::: Reading passage :::

Making Root Unprivileged

by Serge Hallyn

There was a time when, to use a computer, you merely turned it on and were greeted by a command prompt. Nowadays, most operating systems offer a security model with multiple users. Typically, the credentials you present at login determine the amount of privilege that programs acting upon your behalf will have. Everyday tasks can be accomplished using unprivileged userids, minimizing the risks due to user error, accidental execution of malware downloaded from the Internet and so on. Any program needing to exercise privilege must be executed using a privileged userid. In UNIX, that is userid 0, the root user. Unfortunately, this means any software needing even just a bit of privilege can lead to a complete system compromise should it misbehave or be attacked successfully.

POSIX capabilities address this problem in two ways. First, they break the notion of all-or-nothing privilege into a set of semantically distinct privileges. This can limit the amount of privilege a task may have, so that, for example, it only is able to create devices or trace another users' tasks.

::: Available data :::

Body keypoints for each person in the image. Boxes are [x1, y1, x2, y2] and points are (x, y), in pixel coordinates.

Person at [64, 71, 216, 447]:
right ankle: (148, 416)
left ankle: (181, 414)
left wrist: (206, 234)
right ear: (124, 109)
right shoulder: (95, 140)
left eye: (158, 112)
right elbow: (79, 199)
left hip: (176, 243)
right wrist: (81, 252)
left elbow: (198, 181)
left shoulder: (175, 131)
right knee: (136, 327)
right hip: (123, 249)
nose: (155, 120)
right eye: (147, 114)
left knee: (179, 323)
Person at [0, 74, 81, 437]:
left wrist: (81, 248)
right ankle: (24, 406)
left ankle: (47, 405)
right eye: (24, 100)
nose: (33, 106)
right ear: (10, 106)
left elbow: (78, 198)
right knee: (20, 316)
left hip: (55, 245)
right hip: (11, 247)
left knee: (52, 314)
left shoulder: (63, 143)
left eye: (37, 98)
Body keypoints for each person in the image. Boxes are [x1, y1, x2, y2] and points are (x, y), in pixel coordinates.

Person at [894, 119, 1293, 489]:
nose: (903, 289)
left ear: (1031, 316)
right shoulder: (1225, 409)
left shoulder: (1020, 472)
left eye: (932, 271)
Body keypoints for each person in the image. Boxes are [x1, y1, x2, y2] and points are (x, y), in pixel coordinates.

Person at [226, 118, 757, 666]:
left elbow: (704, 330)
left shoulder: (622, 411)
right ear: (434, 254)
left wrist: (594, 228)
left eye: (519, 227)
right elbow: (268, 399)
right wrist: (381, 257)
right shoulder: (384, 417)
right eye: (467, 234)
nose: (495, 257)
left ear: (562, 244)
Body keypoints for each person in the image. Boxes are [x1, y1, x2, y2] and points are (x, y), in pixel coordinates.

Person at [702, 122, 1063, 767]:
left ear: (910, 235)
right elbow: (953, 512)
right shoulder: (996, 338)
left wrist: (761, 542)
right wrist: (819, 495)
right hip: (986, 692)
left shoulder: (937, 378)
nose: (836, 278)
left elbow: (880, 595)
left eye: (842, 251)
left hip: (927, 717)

:::
::: Available data :::

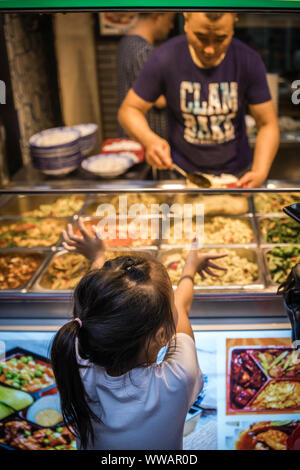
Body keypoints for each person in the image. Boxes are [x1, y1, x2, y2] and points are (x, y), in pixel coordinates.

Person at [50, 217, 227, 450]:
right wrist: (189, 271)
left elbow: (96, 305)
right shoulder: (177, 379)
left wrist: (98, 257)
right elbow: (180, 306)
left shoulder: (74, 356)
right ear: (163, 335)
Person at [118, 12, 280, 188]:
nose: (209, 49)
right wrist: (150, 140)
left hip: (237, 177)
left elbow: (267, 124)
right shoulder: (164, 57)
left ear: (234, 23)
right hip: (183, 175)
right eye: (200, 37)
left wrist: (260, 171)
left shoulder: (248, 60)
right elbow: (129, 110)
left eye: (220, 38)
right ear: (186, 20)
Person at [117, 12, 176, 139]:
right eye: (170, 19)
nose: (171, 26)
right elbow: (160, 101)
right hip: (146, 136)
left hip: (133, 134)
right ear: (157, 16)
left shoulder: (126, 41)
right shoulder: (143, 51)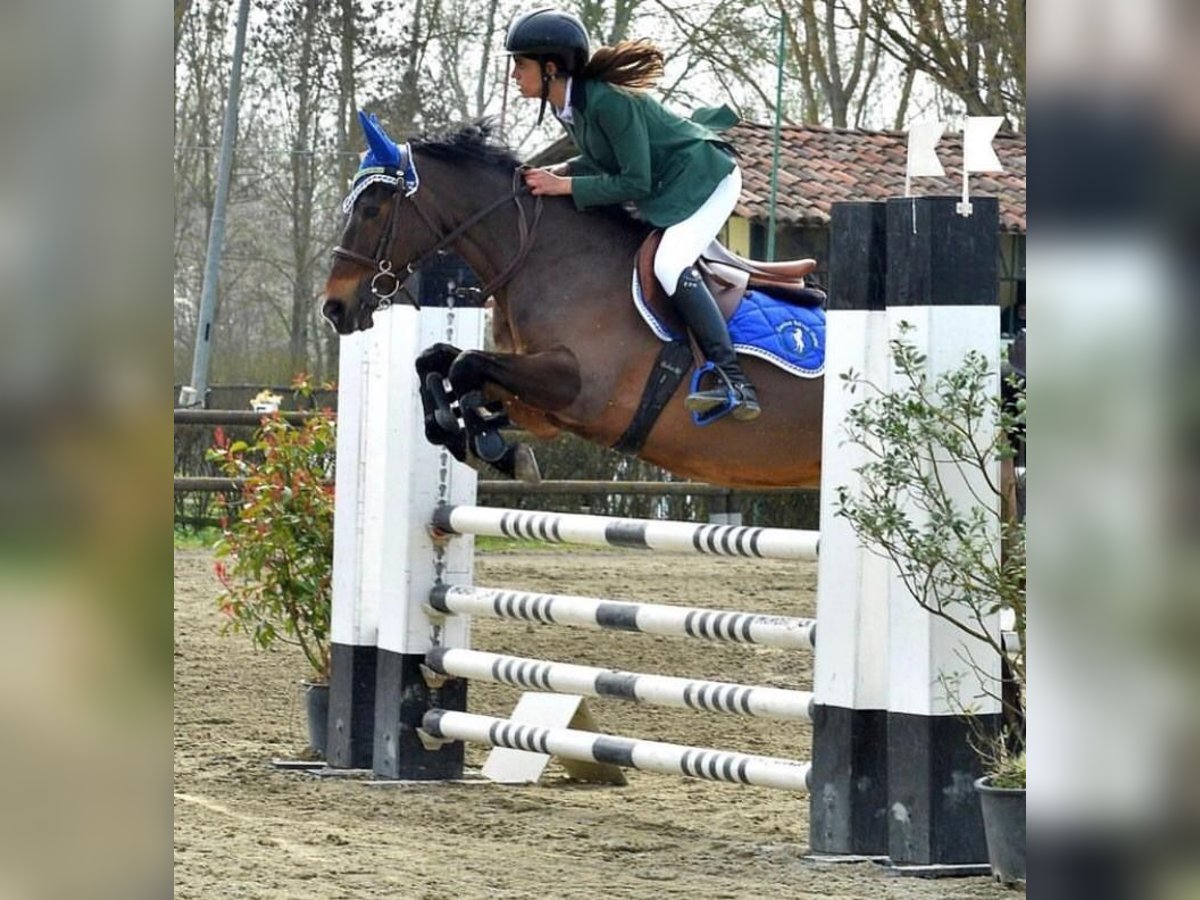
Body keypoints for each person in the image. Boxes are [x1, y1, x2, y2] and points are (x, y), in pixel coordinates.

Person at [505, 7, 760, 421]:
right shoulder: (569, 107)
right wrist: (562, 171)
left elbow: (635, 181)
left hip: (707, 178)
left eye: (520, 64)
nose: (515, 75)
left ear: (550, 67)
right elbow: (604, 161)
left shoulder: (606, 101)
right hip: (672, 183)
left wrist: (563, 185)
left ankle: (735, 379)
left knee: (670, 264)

:::
::: Available data :::

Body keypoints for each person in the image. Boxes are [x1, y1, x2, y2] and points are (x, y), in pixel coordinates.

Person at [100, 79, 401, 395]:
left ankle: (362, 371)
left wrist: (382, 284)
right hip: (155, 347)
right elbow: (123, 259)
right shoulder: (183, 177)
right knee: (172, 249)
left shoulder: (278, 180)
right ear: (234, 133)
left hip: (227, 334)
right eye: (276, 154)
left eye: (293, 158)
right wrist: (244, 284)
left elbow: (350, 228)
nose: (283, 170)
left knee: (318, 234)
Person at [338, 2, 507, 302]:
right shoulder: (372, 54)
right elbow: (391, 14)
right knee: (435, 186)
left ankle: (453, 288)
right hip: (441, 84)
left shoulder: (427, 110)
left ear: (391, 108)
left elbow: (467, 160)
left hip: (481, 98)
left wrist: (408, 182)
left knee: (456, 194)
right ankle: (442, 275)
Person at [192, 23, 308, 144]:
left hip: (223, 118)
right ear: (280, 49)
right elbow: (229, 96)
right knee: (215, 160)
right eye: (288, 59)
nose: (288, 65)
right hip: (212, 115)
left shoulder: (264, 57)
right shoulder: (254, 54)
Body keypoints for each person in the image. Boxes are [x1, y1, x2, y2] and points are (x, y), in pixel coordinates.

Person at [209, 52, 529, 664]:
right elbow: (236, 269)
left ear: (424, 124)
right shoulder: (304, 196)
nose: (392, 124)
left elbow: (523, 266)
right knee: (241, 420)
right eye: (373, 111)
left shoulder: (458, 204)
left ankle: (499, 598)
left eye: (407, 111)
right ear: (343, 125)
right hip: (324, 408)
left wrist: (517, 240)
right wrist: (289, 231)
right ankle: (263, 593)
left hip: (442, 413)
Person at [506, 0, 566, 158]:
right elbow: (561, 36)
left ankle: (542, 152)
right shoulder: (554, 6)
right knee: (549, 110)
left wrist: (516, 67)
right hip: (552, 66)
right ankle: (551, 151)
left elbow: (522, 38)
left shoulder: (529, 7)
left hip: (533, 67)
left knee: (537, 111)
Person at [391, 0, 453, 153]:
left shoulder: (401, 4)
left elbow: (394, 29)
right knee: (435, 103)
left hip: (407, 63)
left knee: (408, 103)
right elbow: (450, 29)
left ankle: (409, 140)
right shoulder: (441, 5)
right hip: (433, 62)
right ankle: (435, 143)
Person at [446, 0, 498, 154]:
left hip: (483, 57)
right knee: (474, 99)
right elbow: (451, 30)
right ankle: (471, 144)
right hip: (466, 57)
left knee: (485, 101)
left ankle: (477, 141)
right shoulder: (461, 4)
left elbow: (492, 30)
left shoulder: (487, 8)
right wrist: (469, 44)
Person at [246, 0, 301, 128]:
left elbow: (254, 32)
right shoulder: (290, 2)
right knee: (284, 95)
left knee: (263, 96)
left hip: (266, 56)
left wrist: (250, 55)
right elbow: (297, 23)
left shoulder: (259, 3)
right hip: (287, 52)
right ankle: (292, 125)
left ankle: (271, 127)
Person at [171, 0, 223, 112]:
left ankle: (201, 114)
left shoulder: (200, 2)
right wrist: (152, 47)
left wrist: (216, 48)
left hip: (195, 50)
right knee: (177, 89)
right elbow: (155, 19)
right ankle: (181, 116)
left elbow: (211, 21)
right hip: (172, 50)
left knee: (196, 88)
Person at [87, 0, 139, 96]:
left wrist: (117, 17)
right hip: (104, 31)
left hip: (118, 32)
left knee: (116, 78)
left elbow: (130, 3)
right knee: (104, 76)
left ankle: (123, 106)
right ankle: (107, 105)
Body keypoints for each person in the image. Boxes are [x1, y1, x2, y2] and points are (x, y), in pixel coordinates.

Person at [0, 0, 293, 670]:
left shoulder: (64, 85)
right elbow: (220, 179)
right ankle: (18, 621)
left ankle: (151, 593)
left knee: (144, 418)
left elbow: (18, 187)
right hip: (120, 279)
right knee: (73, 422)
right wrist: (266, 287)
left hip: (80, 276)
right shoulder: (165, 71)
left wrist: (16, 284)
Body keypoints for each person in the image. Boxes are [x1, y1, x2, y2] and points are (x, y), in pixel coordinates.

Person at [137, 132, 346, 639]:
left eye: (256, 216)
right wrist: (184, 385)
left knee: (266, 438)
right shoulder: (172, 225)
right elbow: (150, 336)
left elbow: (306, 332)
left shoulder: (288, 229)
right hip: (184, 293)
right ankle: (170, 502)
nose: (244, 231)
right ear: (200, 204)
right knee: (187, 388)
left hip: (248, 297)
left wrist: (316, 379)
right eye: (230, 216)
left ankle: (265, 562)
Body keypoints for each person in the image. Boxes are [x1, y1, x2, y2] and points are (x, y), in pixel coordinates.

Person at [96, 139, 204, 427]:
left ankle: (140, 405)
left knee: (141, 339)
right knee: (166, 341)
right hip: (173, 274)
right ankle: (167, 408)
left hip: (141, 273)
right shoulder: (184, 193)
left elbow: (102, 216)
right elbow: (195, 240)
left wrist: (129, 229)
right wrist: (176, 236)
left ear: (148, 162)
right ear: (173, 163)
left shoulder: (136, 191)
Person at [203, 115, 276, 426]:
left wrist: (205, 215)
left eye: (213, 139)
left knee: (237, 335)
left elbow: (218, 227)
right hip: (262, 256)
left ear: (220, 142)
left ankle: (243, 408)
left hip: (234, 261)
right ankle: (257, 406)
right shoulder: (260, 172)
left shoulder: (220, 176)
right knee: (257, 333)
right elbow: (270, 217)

:::

• **About this exercise**:
From the piece on making root unprivileged, copy word for word the part that opens with the words containing "Making Root Unprivileged" and closes with "be attacked successfully.". The records have nothing to do with the text.

• **Finished exercise**:
Making Root Unprivileged

by Serge Hallyn

There was a time when, to use a computer, you merely turned it on and were greeted by a command prompt. Nowadays, most operating systems offer a security model with multiple users. Typically, the credentials you present at login determine the amount of privilege that programs acting upon your behalf will have. Everyday tasks can be accomplished using unprivileged userids, minimizing the risks due to user error, accidental execution of malware downloaded from the Internet and so on. Any program needing to exercise privilege must be executed using a privileged userid. In UNIX, that is userid 0, the root user. Unfortunately, this means any software needing even just a bit of privilege can lead to a complete system compromise should it misbehave or be attacked successfully.